Dual-Energy Contrast Enhanced Digital Mammography: theoretical and experimental study of optimal monoenergetic beam parameters using synchrotron radiation

Dual-energy imaging with the injection of an iodinated contrast medium has the potential to depict cancers in the breast, by the demonstration of tumour angiogenesis and the suppression of the breast structure noise. The present study investigates the optimum monoenergetic beam parameters for this application. First, a theoretical study of the beam parameters was performed to find the best compromise between the quality of the dual-energy recombined image and the patient dose. The result of this analysis was then validated by phantom experiments using synchrotron monoenergetic radiation at the European Synchrotron Radiation Facility (ESRF, Grenoble, France). For an average breast of 5cm thickness and 50% glandularity, the theoretical simulations show an optimum at 20 keV for the low energy and 34 keV for the high energy, for a CsI detector of a standard mammography system.

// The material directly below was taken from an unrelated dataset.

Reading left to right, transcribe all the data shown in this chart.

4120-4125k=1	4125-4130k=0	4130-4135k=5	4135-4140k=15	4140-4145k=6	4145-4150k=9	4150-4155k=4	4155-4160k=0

The SDNR variations with the low energy, the high energy or the dose repartition are very similar between the measurements on images acquired with synchrotron radiation and the simulated values. This ensures the accuracy of our theoretical optimization and the validity of the optimal beam parameters found in this study. The aim of this work is to demonstrate the potential of Dual-Energy CEDM (Contrast Enhanced Digital Mammography) with ideal monoenergetic sources, in order to provide an indicator of how to shape the polyenergetic spectra produced with classical X-ray sources for this application.